Feathers

This is a weird and quite personal post.

The last couple of years have been personally and professionally difficult. Part of that difficulty if the repeated bouncing my head against the wall of professionalism and career.

The other thing has been an issue revolving around questions of spirituality and my personal religious and spiritual philosophy. That’s a whole other post and rant around the subject.

What’s the most strange is since the winter of 2017 I have been finding feathers.

Edinburgh has a lot of birds, now I mean a LOT of birds and that is in no way a bad thing. I’m not a twitcher, but I’ve always had a soft spot for magpies. So, seeing feathers around isn’t uncommon. You see a lot of them around the place.

What’s weird is seeing feathers in strange places. I’d done a ritual to ask, “whatever deity who wants to communicate with me to make themselves known”. Nada, nothing, silence.

Then I started to come across feathers in odd places. Now when I say odd, I mean really odd. The bathroom of my office, on the bus, on the stairway to my flat. These are not placing where one sees a feather. I even found one in my office with no sensible way of it getting there.

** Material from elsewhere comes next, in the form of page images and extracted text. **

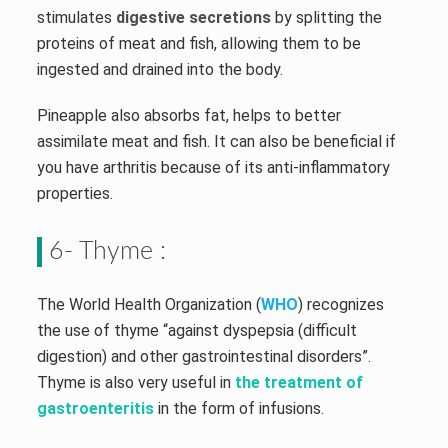
stimulates
digestive secretions
by splitting the
proteins of meat and fish, allowing them to be
ingested and drained into the body.
Pineapple also absorbs fat, helps to better
assimilate meat and fish. It can also be beneficial if
you have arthritis because of its anti-inflammatory
properties.
6- Thyme :
The World Health Organization (
WHO
) recognizes
the use of thyme “against dyspepsia (difficult
digestion) and other gastrointestinal disorders”.
Thyme is also very useful in
the treatment of
gastroenteritis
in the form of infusions.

So naturally I start to check around what is the symbolism of feathers. What gods are associated with feathers. I found one who is the Polynesian deity of War. I have a feeling that it’s not him trying to say hello. In Christianity feathers represent angels. Again, I am pretty sure that it’s not them. Also, the possibility that a departed loved one is saying “hey I’ve got your back it’s cool”. That makes sense but it’s probably delusional.

The rational sceptical side of me is thinking, that I live in a city with a lot of birds, feathers are all over the place. There is no meaning other than a bird lost a feather it’s been tracked in on somebody or it’s blown in through a window.

The other part of me is looking for meaning in something that may or may not be meaningless.

Why am I talking about this?

Because this is the summary of my thinking and my daily conflict between my rational and irrational my beliefs and my understanding.

Personally, if there is a deity out there that wants to talk, I’d much rather they sent a huge neon sign and said “hey look at this” then working through this weird symbolic code, if there’s anything trying to communicate at all.